• Exercise objective: Transcribe the data exactly, omitting whatever pictures it holds.

• Provided data:
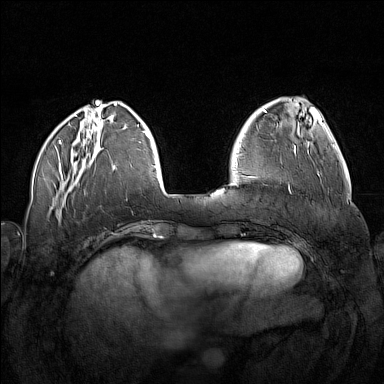
Breast MRI (dynamic contrast-enhanced), one axial slice; position 44 of 160 along the scan axis; dynamic contrast-enhanced series, time point 2 of 7 at this slice position (early post-contrast); 1.5 T; TE 1.8 ms, TR 5 ms; 1 mm slice thickness; 384 × 384 image matrix, field of view 340 × 340 mm. Female patient.
Structures marked on this image (semi-automatic segmentation, software-assisted and operator-edited):
- enhancing-tissue mask used for the functional tumour volume (all voxels passing the contrast-enhancement thresholds inside the analysis volume; usually the tumour): bounding box [x1, y1, x2, y2] px = [288, 182, 322, 191]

• Task response:
Breast MRI (dynamic contrast-enhanced), one axial slice; position 44 of 160 along the scan axis; dynamic contrast-enhanced series, time point 2 of 7 at this slice position (early post-contrast); 1.5 T; TE 1.8 ms, TR 5 ms; 1 mm slice thickness; 384 × 384 image matrix, field of view 340 × 340 mm. Female patient.
Structures marked on this image (semi-automatic segmentation, software-assisted and operator-edited):
- enhancing-tissue mask used for the functional tumour volume (all voxels passing the contrast-enhancement thresholds inside the analysis volume; usually the tumour): bounding box [x1, y1, x2, y2] px = [288, 182, 322, 191]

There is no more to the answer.